The first thing that strikes me was how health economics is so different from economics. Firstly, my work gets credited. No more nameless research inputs and no more dirty work – Our supervisors helped us understand everything we do and how it contributes to the larger picture. Secondly, there is a sense of practical relevance. Here, research feeds directly into policy making, impacting the population’s health and happiness. Lastly, probably because of the high stakes at hand, there is a stress on research standards and data quality that I have not felt in my other research experiences. Through engaging in systematic reviews and evaluations, I learnt to be critical, evaluative, and introspective.
I was also fascinated by the multi-facets of decision making in health economics and their ethical underpinnings. We had seminars on NICE’s decision making process, and through studying the consultations on new medicines such as Lecanemab, I started to understand how multiple interest groups could be incorporated. I am also intrigued by the ethical underpinnings of decisions made with the help of health economics – It is always about allocating scarce resources, but when it concerns the fundamental need of humans to live a quality life, by what principles they get allocated becomes tricky.
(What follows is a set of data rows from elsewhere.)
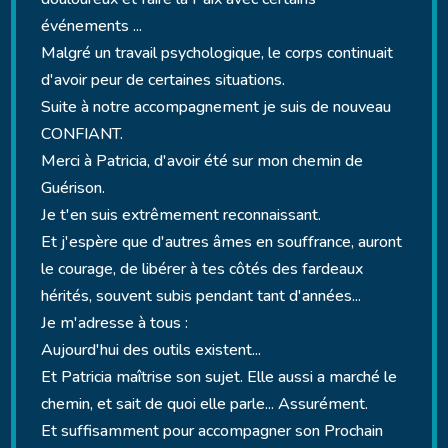
événements ...
Malgré un travail psychologique, le corps continuait
d'avoir peur de certaines situations.
Suite à notre accompagnement je suis de nouveau
CONFIANT.
Merci à Patricia, d'avoir été sur mon chemin de
Guérison.
Je t'en suis extrêmement reconnaissant.
Et j'espère que d'autres âmes en souffrance, auront
le courage, de libérer à tes côtés des fardeaux
hérités, souvent subis pendant tant d'années...
Je m'adresse à tous :
Aujourd'hui des outils existent...
Et Patricia maîtrise son sujet. Elle aussi a marché le
chemin, et sait de quoi elle parle... Assurément.
Et suffisamment pour accompagner son Prochain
Concerns about socio-economic impacts also penetrate the entire research process, from what data to use to what costs to model in, health economics empowers the incorporation of inequality concerns into economic evaluation.
Aside from academic growth, the internship experience was more than great. NDPCHS has an inter-disciplinary mix of researchers who provided us immense support throughout the internship. As a non-medic, I learnt so many new things that I would never have touched upon through practical projects, with help from my supervisors, co-interns who are from different disciplines, as well as others in the department who are generous enough to offer many well-curated talks and seminars for us to learn about a myriad of research topics.